On Wednesday the 30th of September the student-run Moon Festival was held in Copland Courtyard.
The Moon Festival is a culturally significant harvest festival observed primarily by ethnic Chinese and Vietnamese people, though in modern times it is also observed by other Asian countries. The celebration is based around the traditions of moon-gazing and moon-worshipping during the autumn full moon.
ANU’s own Moon Festival was organised by the self-titled ‘Moon Committee’, consisting of Jenny Bui as Director, Haseeb Ikram as Assistant Director and Kieran Hancock providing volunteer assistance. They worked in conjunction with ANUSA and PARSA and do not represent any particular club or society.
When asked about her motivations in organising such an event Ms Bui said that she wanted to provide a diversified cultural experience to the university, “[involving] more countries such as Singapore, Indonesia, the Philippines and Vietnam”, as she felt the previous year’s Mid-Autumn festival was primarily focussed on Chinese culture.
The Moon Festival event featured a large number of different cultural clubs and societies including the K-Pop Culture Club, Japan Club, ASIAA, HKSS and more. They offered cultural cuisines, displays, and performances at their stalls.
“We wanted to remind [International students] of home by providing them these mooncakes and other activities. It is also a good opportunity to share the culture with local students with all the performances, music, food and activities” said Ms Bui.
Minor controversy arose the day following day at the ISD Presidential Debate, where it was later alleged on the Moon Festival Facebook event page by one of the Moon Committee members that the Chinese Students and Scholars Association (CSSA) had publicly accused the Moon Committee of discrimination.

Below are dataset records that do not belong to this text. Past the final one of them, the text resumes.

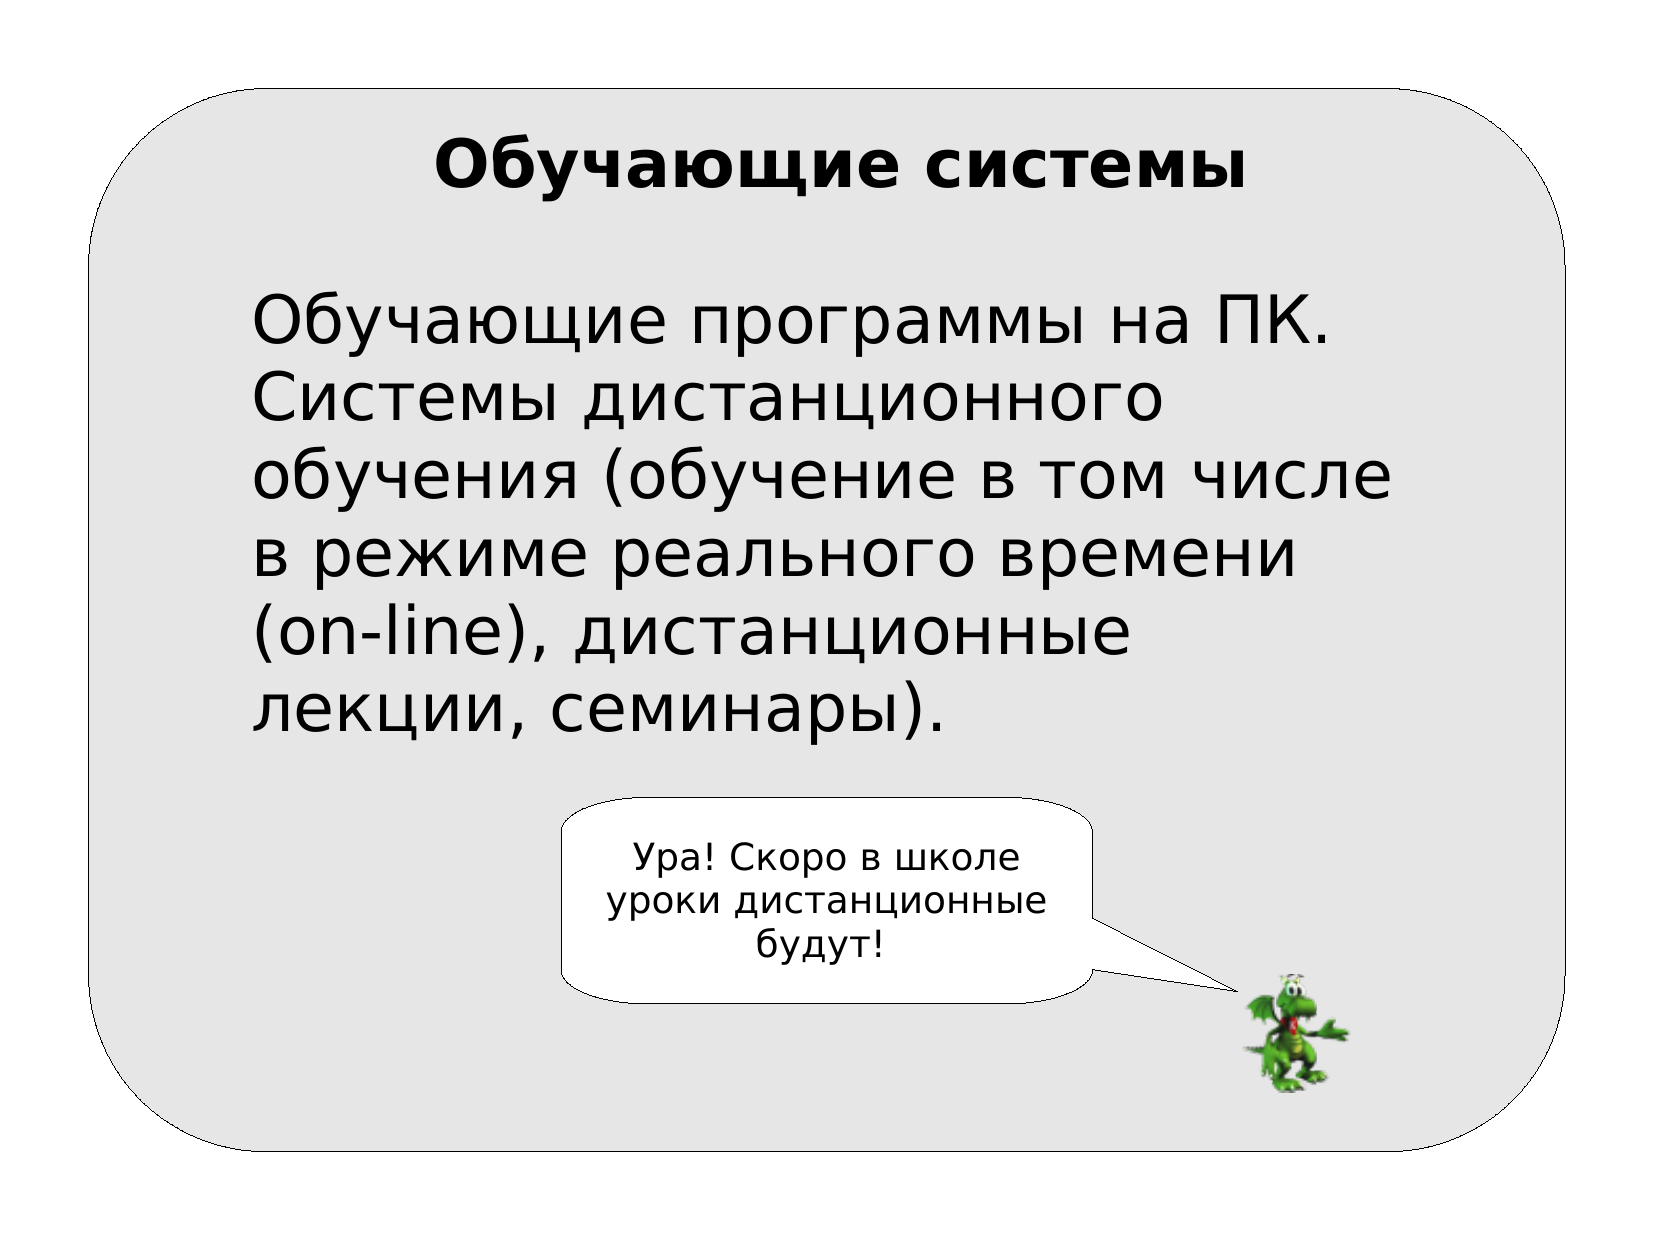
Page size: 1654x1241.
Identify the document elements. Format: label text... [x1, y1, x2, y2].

text_box Обучающие системы Обучающие программы на ПК. Системы дистанционного обучения (обучение в том числе в режиме реального времени (on-line), дистанционные лекции, семинары). [236, 118, 1447, 833]
text_box [88, 88, 1566, 1152]
picture [1233, 974, 1359, 1093]
text_box Ура! Скоро в школе уроки дистанционные будут! [561, 797, 1238, 1004]
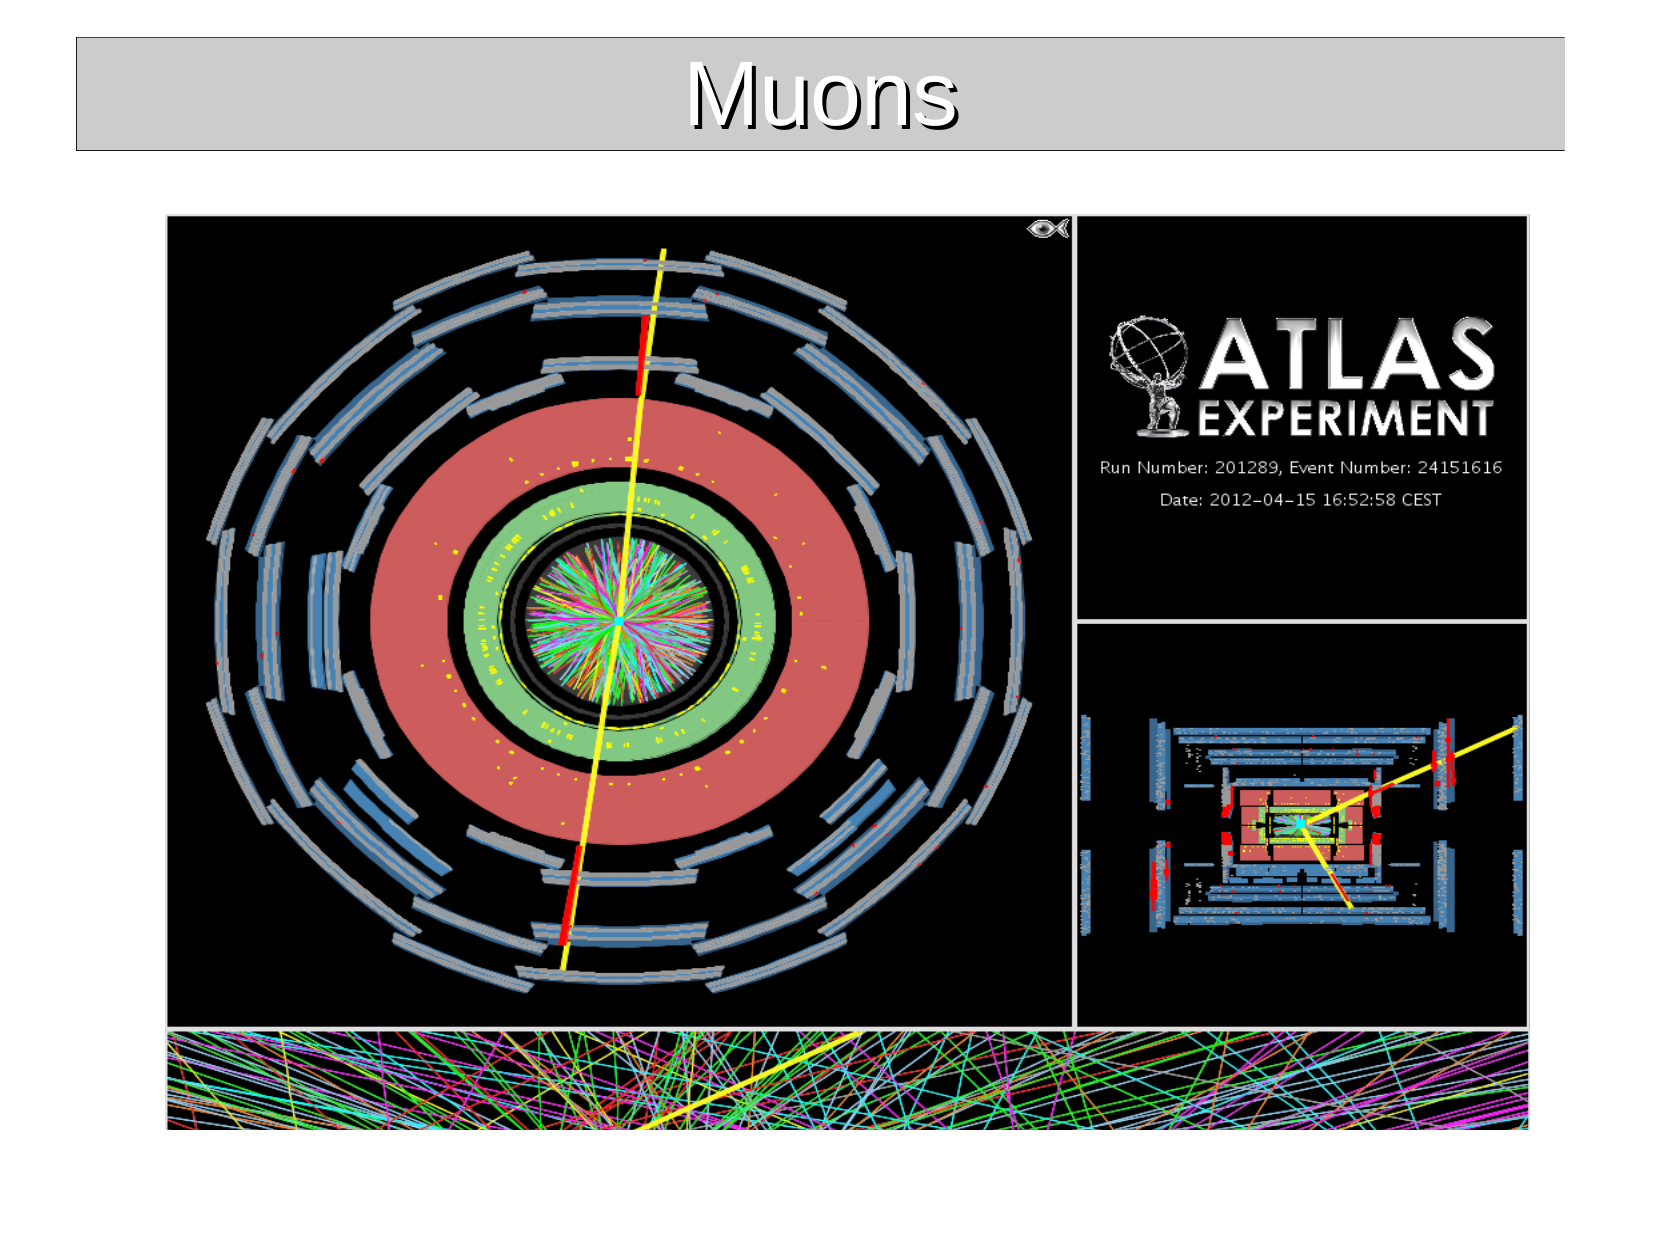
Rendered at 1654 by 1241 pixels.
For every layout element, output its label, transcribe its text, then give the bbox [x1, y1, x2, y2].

title Muons [76, 37, 1565, 151]
picture [165, 214, 1531, 1130]
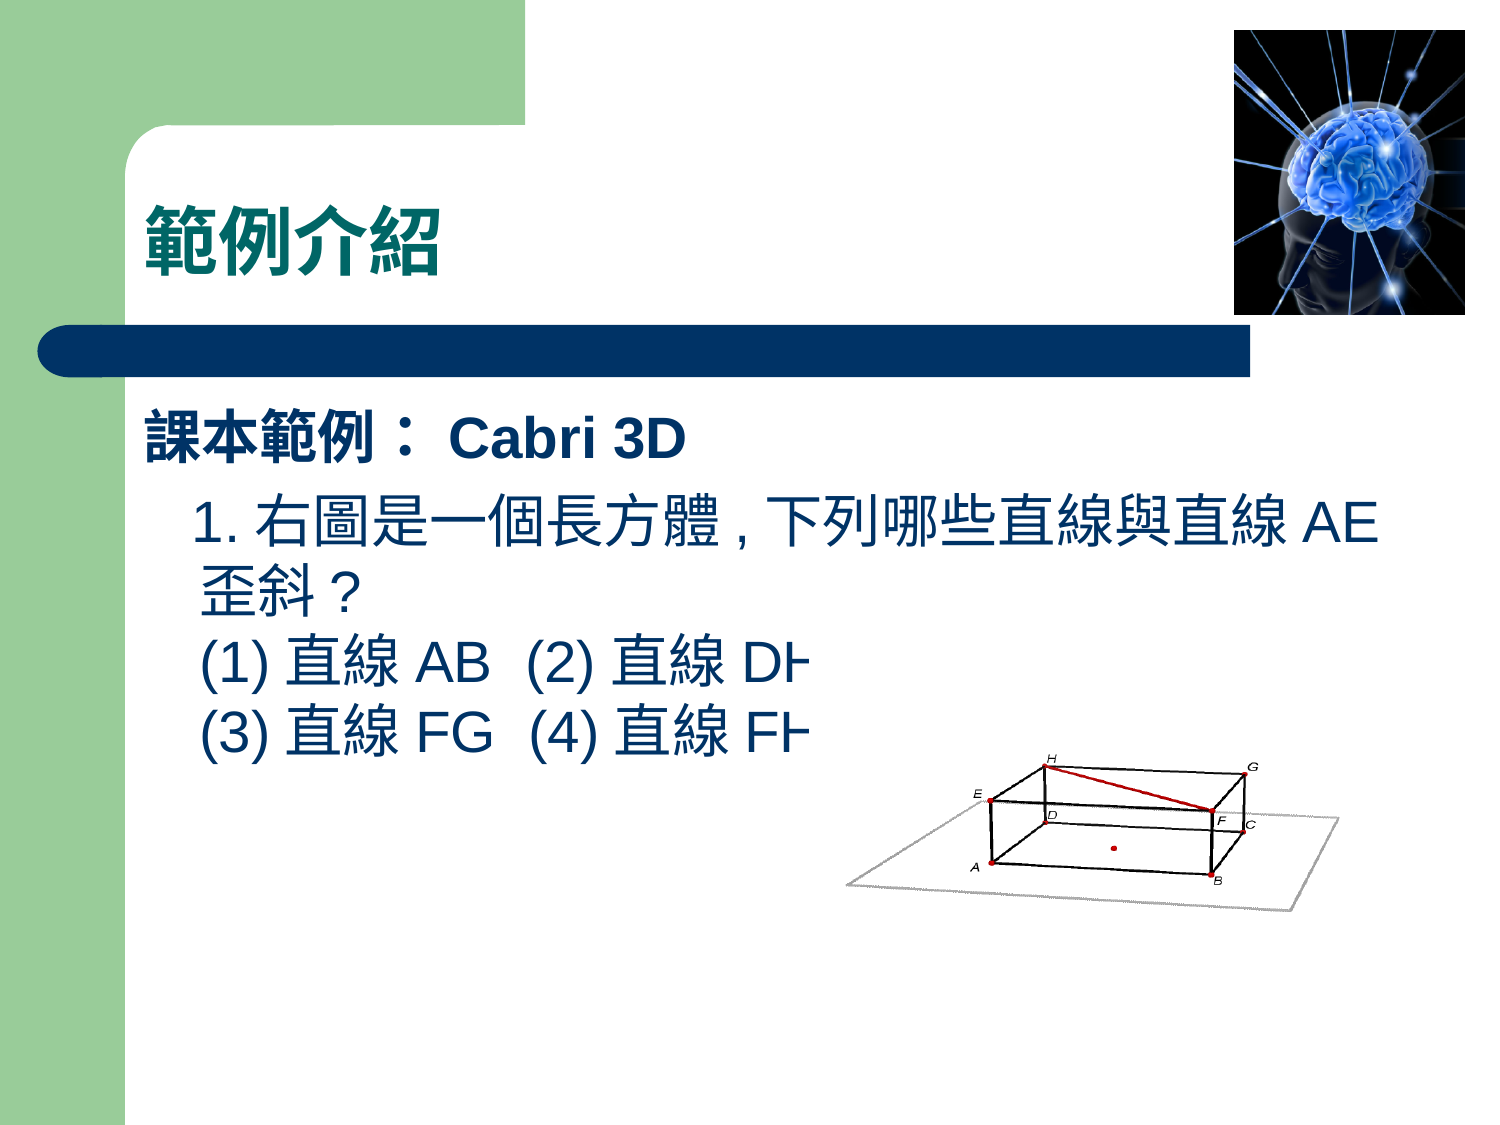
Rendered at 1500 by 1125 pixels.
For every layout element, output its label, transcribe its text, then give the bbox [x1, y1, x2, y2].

title 範例介紹 [135, 137, 1234, 302]
list 課本範例：Cabri 3D 1.右圖是一個長方體,下列哪些直線與直線AE歪斜? (1)直線AB (2)直線DH (3)直線FG (4)直線FH [135, 385, 1398, 997]
picture [1234, 30, 1465, 315]
picture [809, 597, 1418, 1099]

Mr Hancock claimed in his post that, during the Presidential Debate, the CSSA had criticised members of the Moon Committee for selecting the ANU China Club over the CSSA and also that they excluded Chinese Culture at the festival. He also claimed in further posts that ‘harsh comments’ and ‘slanderous behaviour’ in the form of private Facebook messages were directed at the Moon Committee during the Debate.
“I personally made the decision to include the China Club rather than the CSSA because I had begun working with the China Club before I became involved in the Moon Festival” read Mr Hancock’s post, “Their management team is very good, they represent China well and their society is a great addition to ANU”.
Mr Hancock offered ‘no apologies whatsoever’ for his decisions.
CSSA President, Serena Lyu, replied to the post by first stating that she believed the Moon Committee did a great job promoting Chinese culture at the Festival, and secondly stating that Mr Hancock had ‘completely misunderstood’ the point she had made at the Presidential Debate. Ms Lyu claimed that the issue was not that the China Club was chosen over the CSSA. She said that the CSSA was not invited at all and that she had only asked Ms Jenny Bui, who was participating in the debate, to clarify why, as the “biggest Chinese Students’ Association on campus”, they were not invited.
Ms Lyu alleged that Ms Bui’s reply at the Debate was that the CSSA had made a ‘special request’ which the Committee could not comply with and thus they were denied. Ms Lyu questioned how the CSSA could have made a special request if they were not invited in the first place.
James Yang, another member of the CSSA committee who claims to have been present at the Presidential debate, believed that it was Mr Hancock who had exacerbated the issue initially by “slandering the CSSA” in his Facebook post.
In a comment to Woroni, Mr Yang denied that CSSA members had made harsh comments during the debate.
He also claimed that no communication was made with any of the Moon Committee in regards to the Moon Festival. He said the Mr Hancock’s comments were “dishonest and certainly insulting” and that he would like Mr Hancock to withdraw them. Furthermore, he cited contradictory statements made at the Presidential Debate to be proof that Ms Bui had spoken “deceitfully”.
“If [as claimed in the Facebook thread] Jenny has confirmed that there was no communication between [the CSSA] and her, how did she come up with the comment at the Debate that the CSSA had requested her for a larger stall?”
Regardless, both parties agreed that the Moon Festival was a success and that they were merely defending themselves against the other side’s allegations. Mr Hancock stated that the intent of his posts was to show that the Moon Committee “had no discrimination against the CSSA” and that the decision to invite the China Club was not made with knowing bias. Mr Yang agreed that there was no point in dragging the issue further.
“I believe that everyone who participated in the event enjoyed it, and that’s all that matters” he said.